Read Time 4 Minutes
Disembodied In Mojave
While Alex is known amongst shred guitar aficionados, he hasn’t broken through to the mainstream guitar audience. Which is a shame -because Alex not only incorporates distinctive melodic and rhythmic elements into his soloing, but also stands toe to toe with any speed player out there. I’ve chosen to examine “Disembodied in Mojave” as it’s a great masterclass in how to use a scale-based approach while creating an exciting and dynamic solo.
It starts with a riff
The solo of the song is played over the following riff.
The riff (and much of Alex’s solo) is based largely on A Phrygian Major A, Bb, C#, D, E, F, G (aka altered Phrygian, Phrygian dominant, or the 5th mode of harmonic minor). The two 1/2 steps in the first beat phrase (D/C#, Bb/A), followed by the 16th note pattern, gives the backing track a nice middle-eastern meets hard rock flavor to play over.
Stylistic elements of Alex’s playing
The opening phrase at (2:32) of the video has some great phrasing. The slides are reminiscent of something you might hear a sarode (an Indian fretless string instrument) player play.
The second bar of this phrase has some very interesting timing. By incorporating a three-note and a four-note phrase into groups of five, Alex draws attention away from the rhythm and gives the phrase a rhythmic push and pull that propels the solo in a subtle, yet compelling way.
If you have trouble reading the divisions of 5, think of it as a really relaxed sixteenth note feel. This rhythmic feel of jumping between straight metronomic sixteenth notes and groups of 5, 6 and 7 (producing a sound of “freer” time) is a key component of Alex’s style (and one that’s worth exploring!)

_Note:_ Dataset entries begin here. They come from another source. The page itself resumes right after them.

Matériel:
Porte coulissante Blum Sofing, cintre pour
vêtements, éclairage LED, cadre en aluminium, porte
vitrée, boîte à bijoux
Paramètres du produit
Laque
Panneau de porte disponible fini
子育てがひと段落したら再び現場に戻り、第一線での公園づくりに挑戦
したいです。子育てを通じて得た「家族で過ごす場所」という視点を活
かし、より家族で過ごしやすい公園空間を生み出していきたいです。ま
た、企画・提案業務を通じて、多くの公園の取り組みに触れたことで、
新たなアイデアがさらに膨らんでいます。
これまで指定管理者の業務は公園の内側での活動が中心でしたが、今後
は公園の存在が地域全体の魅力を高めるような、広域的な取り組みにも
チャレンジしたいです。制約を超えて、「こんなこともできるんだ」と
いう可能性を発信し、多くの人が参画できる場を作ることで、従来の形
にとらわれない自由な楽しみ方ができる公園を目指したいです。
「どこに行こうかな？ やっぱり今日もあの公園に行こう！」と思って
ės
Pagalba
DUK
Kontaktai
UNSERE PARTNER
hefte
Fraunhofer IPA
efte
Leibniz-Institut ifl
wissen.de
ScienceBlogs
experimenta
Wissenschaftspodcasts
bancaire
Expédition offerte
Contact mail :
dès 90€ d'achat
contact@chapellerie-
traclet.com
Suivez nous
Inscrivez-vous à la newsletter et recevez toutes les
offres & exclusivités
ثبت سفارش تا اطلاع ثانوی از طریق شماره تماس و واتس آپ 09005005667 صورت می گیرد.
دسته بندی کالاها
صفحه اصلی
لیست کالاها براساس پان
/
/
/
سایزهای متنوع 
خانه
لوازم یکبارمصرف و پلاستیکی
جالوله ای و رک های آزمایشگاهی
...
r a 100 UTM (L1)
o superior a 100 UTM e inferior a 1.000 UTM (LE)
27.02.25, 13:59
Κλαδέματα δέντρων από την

The melodic skip down from G to C# is unexpected and sitting on the C# creates a tension that’s exploited in the following phrase.
The three-fret slides that are incorporated in the first part of this phrase utilize notes from the A Phrygian Minor scale, but also allude to a diminished sound that Alex is quite fond of. The two-note sliding figure is moved to a two-note-per-sting pattern pattern that builds tension up to the high e on the 24th fret. While there’s a real logic to how Alex is executing this contrast, the solo strikes me as intuitive and improvised and the result of countless hours of working through different ways of working through a scale. This is a great example of making music from a scale-based pattern.
It’s difficult to hear at tempo, but careful listening reveals that his vibrato on the high e string is wide enough that it’s actually a ½ step bend in time. This is followed by a speedy alternate picked sextuplet run.
Note: The slide notated at the 14th fret is more of a general slide down than the strings instead of something that is specifically tied to pitch.
The string skipping lick and intervallic work at 2:46 is one of the coolest parts of the solo for me. Alex may be using hybrid picking for the notes on the high e string, but I’m guessing it’s all flat picked.
Making a position shift in the second bar of this phrase to the 7th fret makes a difficult lick slightly easier to play.
This is followed by a typically Masi style sequence. In a promo shoot for Ernie Ball (Alex is an endorsee and clinician for the company), Alex mentioned that he studied with Shawn Lane and the timing of the first bar ( again shifting from sixteenth notes to divisions of 5 and 6) is a classic Lane move.
The sequence morphs from an A pentatonic minor approach (with an added F natural) into a diminished idea in the second measure. This shift from a pentatonic into diminished is also a signature move for Alex and a great way to bring “out” sounds into a familiar area of your playing.
This is followed by a descent to A in the first bar. In addition to the string skips employed here, notice how he uses the same A Phrygian Major scale alluded to earlier.
The second bar of this excerpt employs shifting a 2-string arpeggio shape onto the A and B strings. This is followed by some diminished phrasing on beats 2 and 3.
Note: I recommend shifting position for the first note of beat 4 in this bar. If you slow down the recording you’ll hear a slight pause when Alex does this in the solo.
Alex clearly uses a lot of control in contouring his lines. Even when he incorporates something like a straight 16th note sequence into his playing (this bit comes from 2:56 or so), he changes the note order to make the phrase a little more unpredictable.
This is followed by a blazing D natural minor descent with a chromatic passing tone on the B string.
Technical challenges in performance
From a technical perspective, the speed at which Alex pulls these licks off at will be the most obvious challenge to getting these lines down. As was the case in the Vinnie Vincent lesson, the important thing to focus on is fluidity instead of speed. Practice the lick slowly and gradually build it up to tempo. Going too fast, too quickly will tense your hands up and make it harder to play the lick.
In my opinion, the larger (through perhaps less obvious) challenge will be really nailing the timing on these phrases. But as the rhythmic push and pull of Alex’s phrasing makes for unique and exciting playing, they’re also the element to incorporate the most effort into.
If you like this solo, you may want to check out some of Alex’s more recent recordings such as Late Nights At Desert’s Rimrock, 1900 Hard Times (with MCM) or his 2010 release Theory of Everything.